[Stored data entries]
-- begin --
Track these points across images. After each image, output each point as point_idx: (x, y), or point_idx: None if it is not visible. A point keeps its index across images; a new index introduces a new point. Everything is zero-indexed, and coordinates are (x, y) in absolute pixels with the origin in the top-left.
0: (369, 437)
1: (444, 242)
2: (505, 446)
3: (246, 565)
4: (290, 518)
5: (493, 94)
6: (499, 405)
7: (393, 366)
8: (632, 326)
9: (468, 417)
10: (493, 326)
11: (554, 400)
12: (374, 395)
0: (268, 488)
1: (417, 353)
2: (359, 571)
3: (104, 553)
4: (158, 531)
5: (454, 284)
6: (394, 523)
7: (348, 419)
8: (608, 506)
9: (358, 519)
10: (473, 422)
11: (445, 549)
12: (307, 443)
-- end --
Recast every line of the data above as a numbered list, leaving out any blank lines.

■ Completed task:
1. Track these points across images. After each image, output each point as point_idx: (x, y), or point_idx: None if it is not visible. A point keeps its index across images; a new index introduces a new point. Everything is zero-indexed, and coordinates are (x, y) in absolute pixels with the origin in the top-left.
2. 0: (369, 437)
3. 1: (444, 242)
4. 2: (505, 446)
5. 3: (246, 565)
6. 4: (290, 518)
7. 5: (493, 94)
8. 6: (499, 405)
9. 7: (393, 366)
10. 8: (632, 326)
11. 9: (468, 417)
12. 10: (493, 326)
13. 11: (554, 400)
14. 12: (374, 395)
15. 0: (268, 488)
16. 1: (417, 353)
17. 2: (359, 571)
18. 3: (104, 553)
19. 4: (158, 531)
20. 5: (454, 284)
21. 6: (394, 523)
22. 7: (348, 419)
23. 8: (608, 506)
24. 9: (358, 519)
25. 10: (473, 422)
26. 11: (445, 549)
27. 12: (307, 443)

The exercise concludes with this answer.